About Lambert Strether

Readers, I have had a correspondent characterize my views as realistic cynical. Let me briefly explain them. I believe in universal programs that provide concrete material benefits, especially to the working class. Medicare for All is the prime example, but tuition-free college and a Post Office Bank also fall under this heading. So do a Jobs Guarantee and a Debt Jubilee. Clearly, neither liberal Democrats nor conservative Republicans can deliver on such programs, because the two are different flavors of neoliberalism (“Because markets”). I don’t much care about the “ism” that delivers the benefits, although whichever one does have to put common humanity first, as opposed to markets. Could be a second FDR saving capitalism, democratic socialism leashing and collaring it, or communism razing it.
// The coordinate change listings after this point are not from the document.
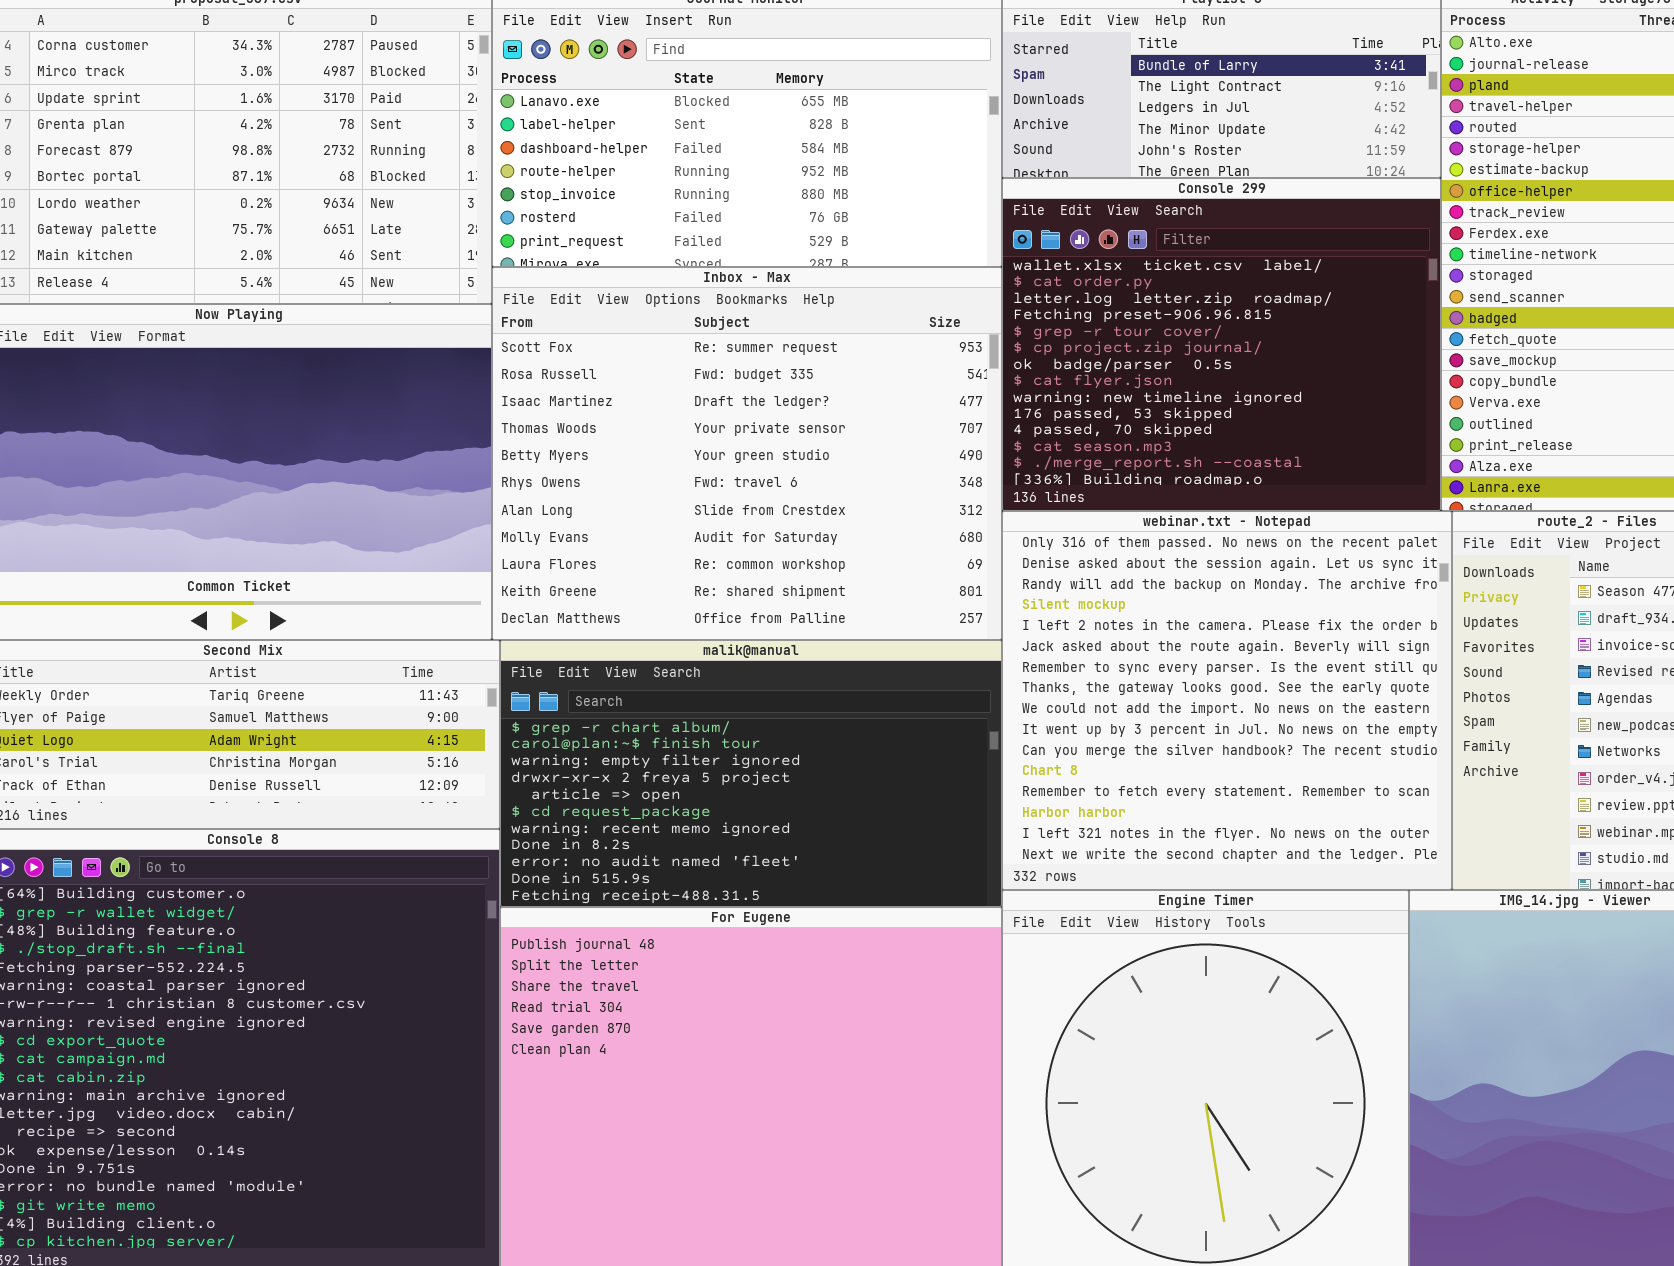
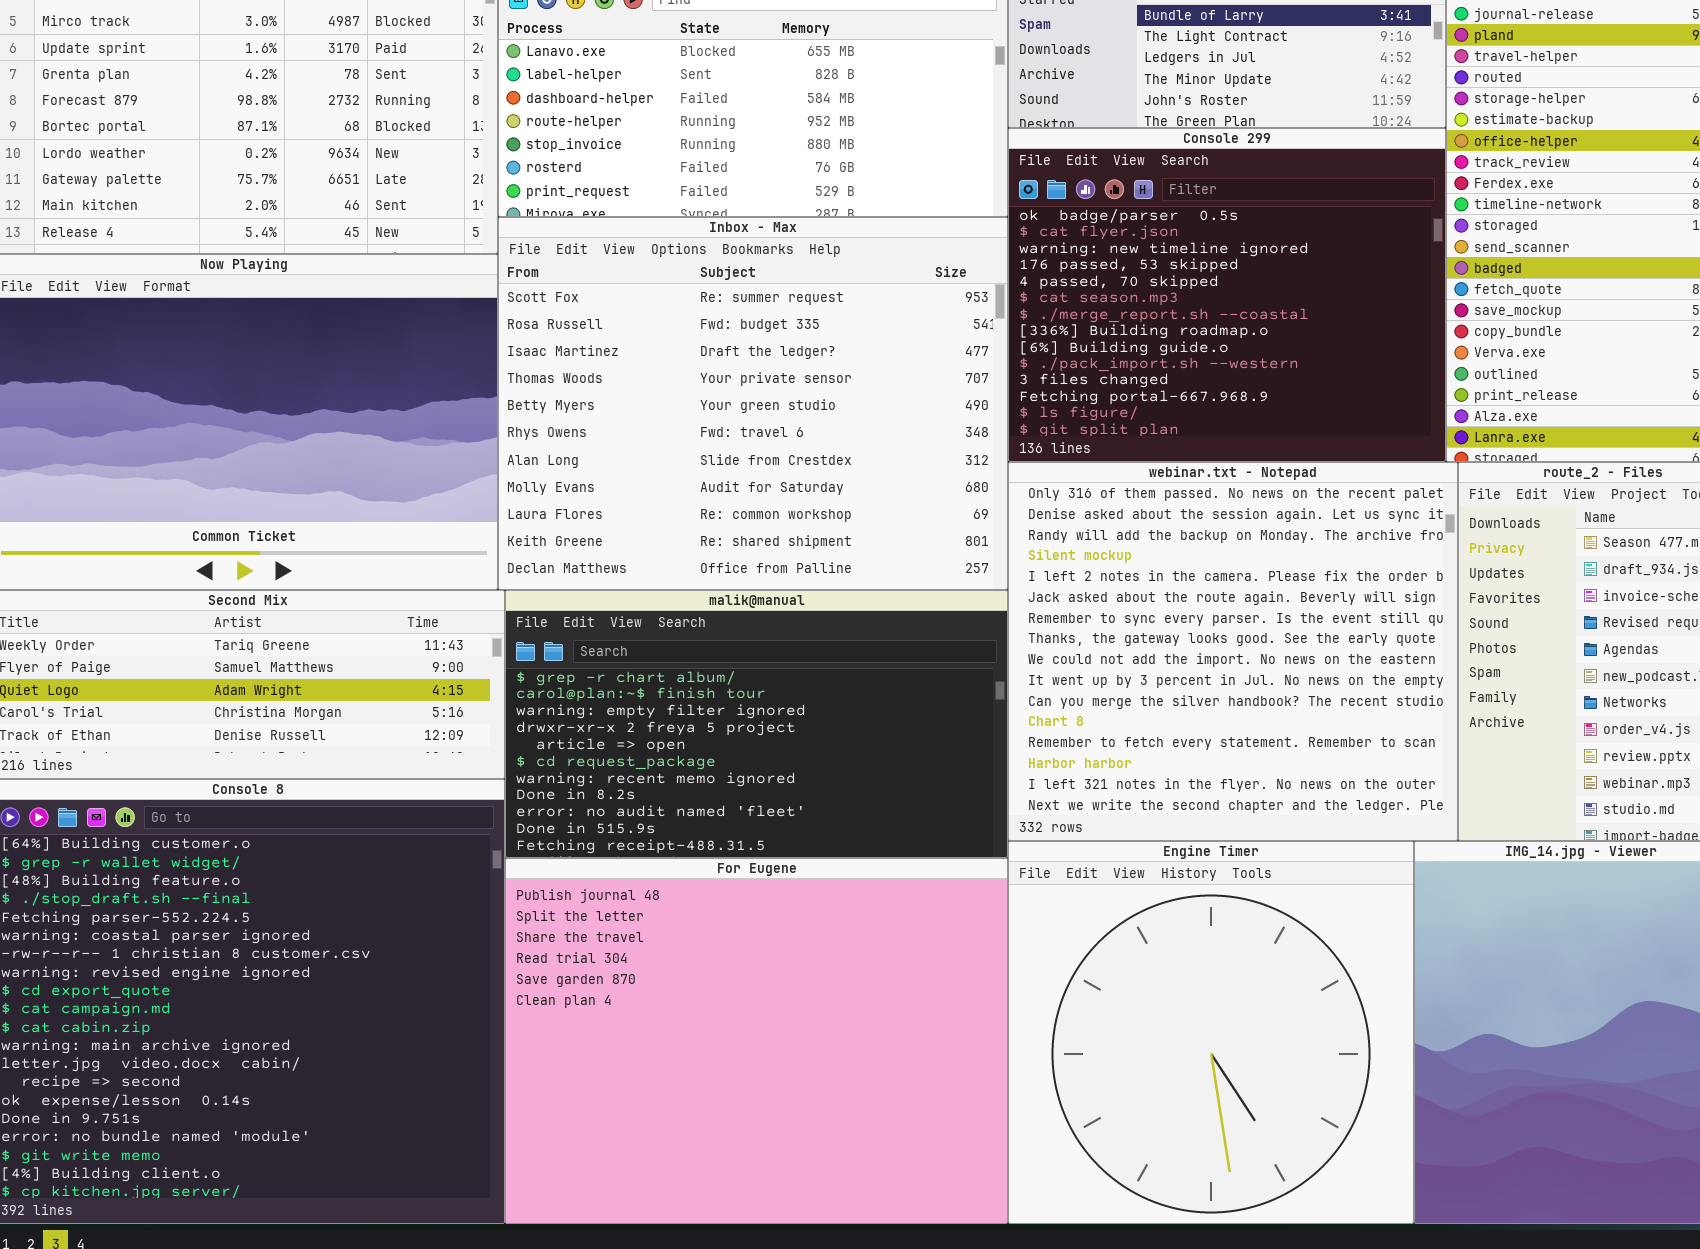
Console 299: [1002,178,1441,511] -> [1008,128,1446,462], scrolled down 6 rows

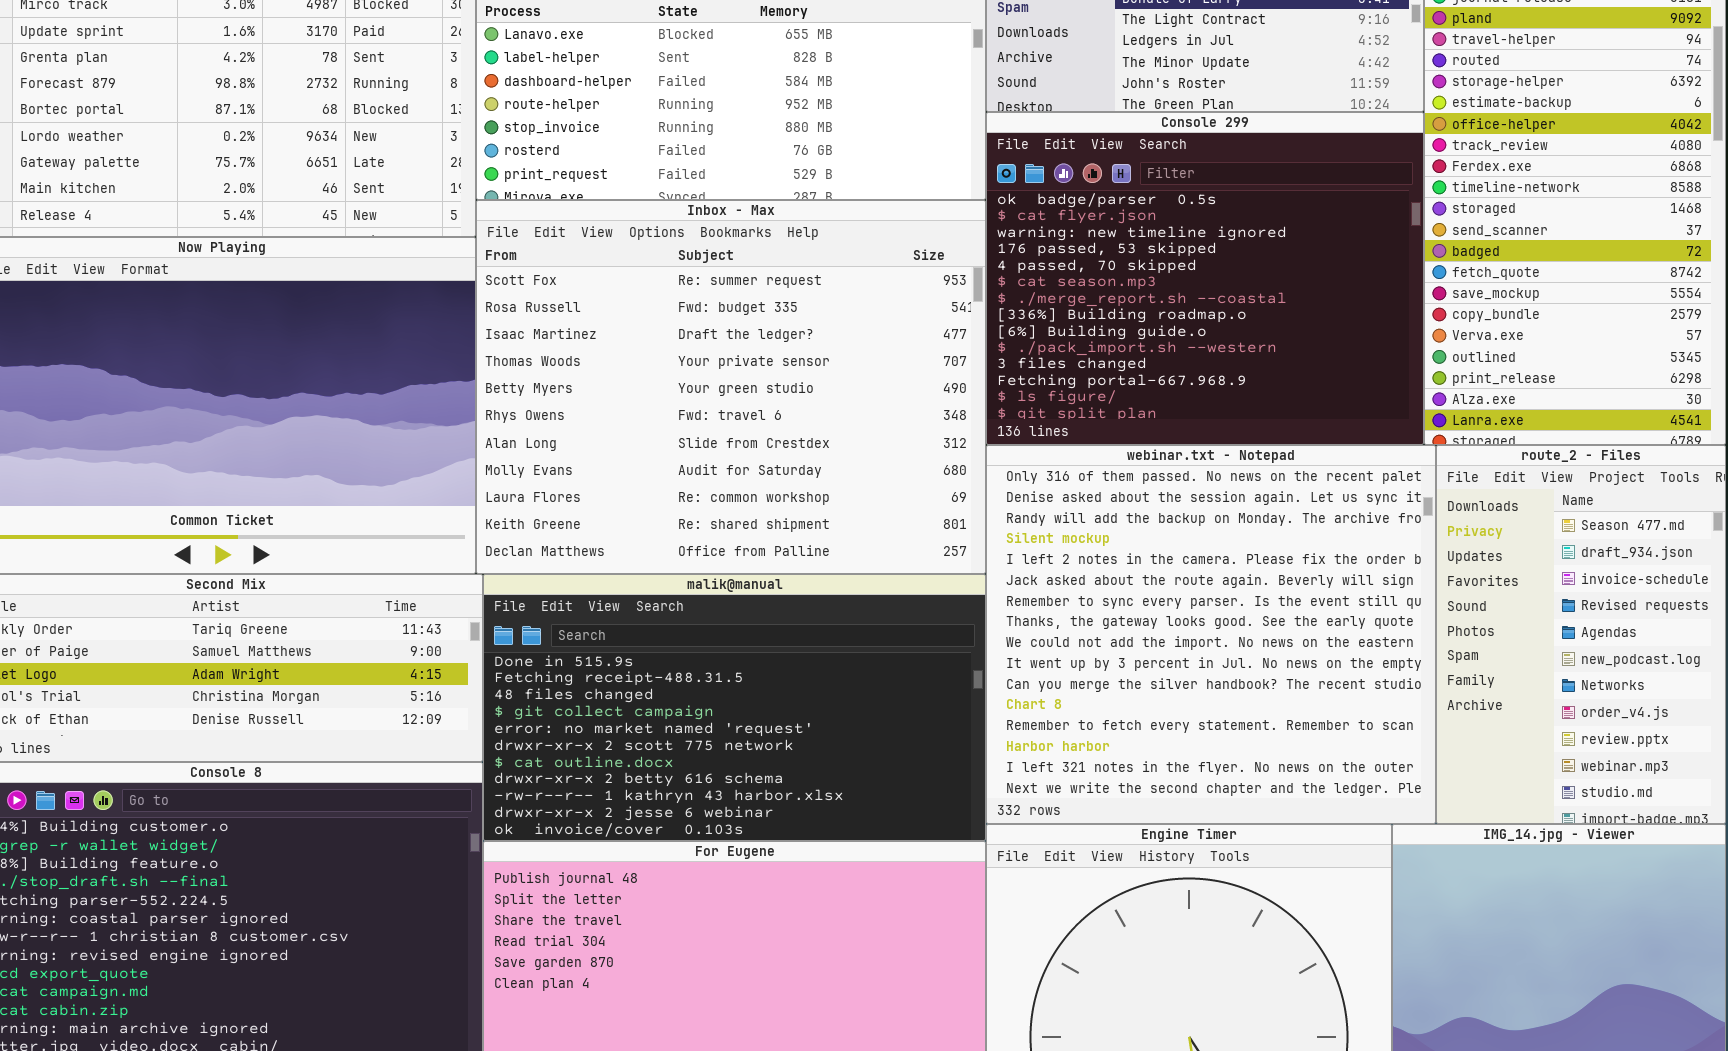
malik@manual: [505,590,1008,858] -> [483,574,986,841], scrolled down 9 rows

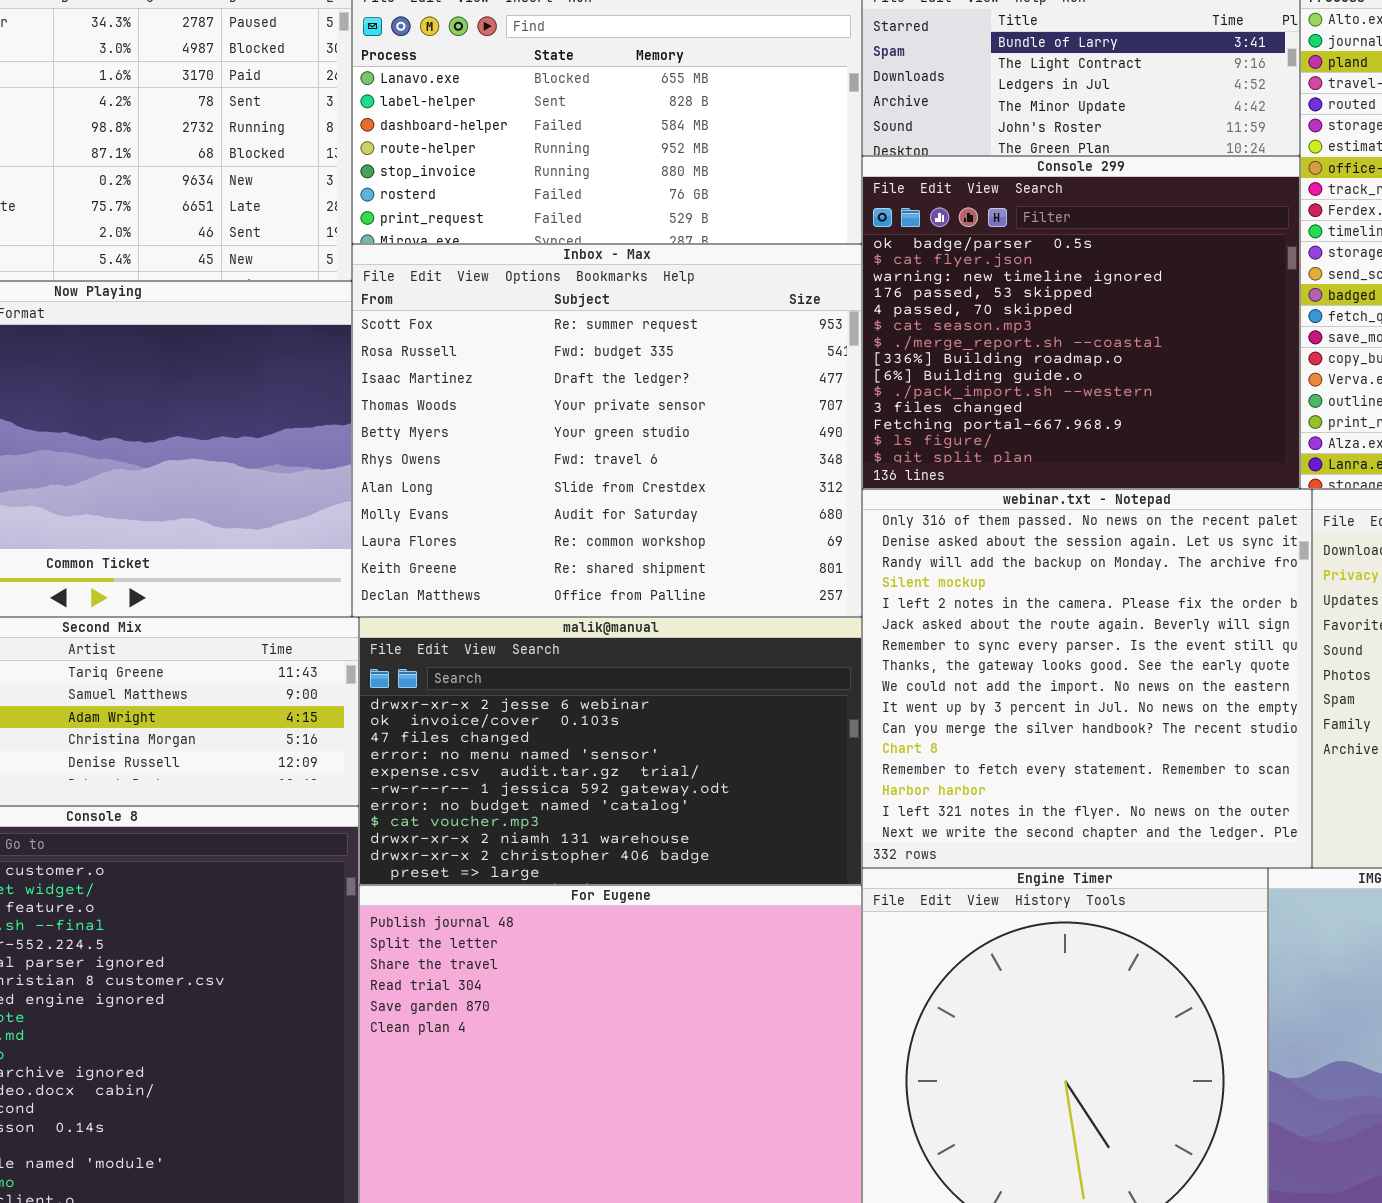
malik@manual: [483,574,986,841] -> [359,617,862,885], scrolled down 9 rows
I don’t much care, as long as the benefits are delivered. To me, the key issue — and this is why Medicare for All is always first with me — is the tens of thousands of excess “deaths from despair,” as described by the Case-Deaton study, and other recent studies. That enormous body count makes Medicare for All, at the very least, a moral and strategic imperative. And that level of suffering and organic damage makes the concerns of identity politics — even the worthy fight to help the refugees Bush, Obama, and Clinton’s wars created — bright shiny objects by comparison. Hence my frustration with the news flow — currently in my view the swirling intersection of two, separate Shock Doctrine campaigns, one by the Administration, and the other by out-of-power liberals and their allies in the State and in the press — a news flow that constantly forces me to focus on matters that I regard as of secondary importance to the excess deaths. What kind of political economy is it that halts or even reverses the increases in life expectancy that civilized societies have achieved? I am also very hopeful that the continuing destruction of both party establishments will open the space for voices supporting programs similar to those I have listed; let’s call such voices “the left.” Volatility creates opportunity, especially if the Democrat establishment, which puts markets first and opposes all such programs, isn’t allowed to get back into the saddle. Eyes on the prize! I love the tactical level, and secretly love even the horse race, since I’ve been blogging about it daily for fourteen years, but everything I write has this perspective at the back of it.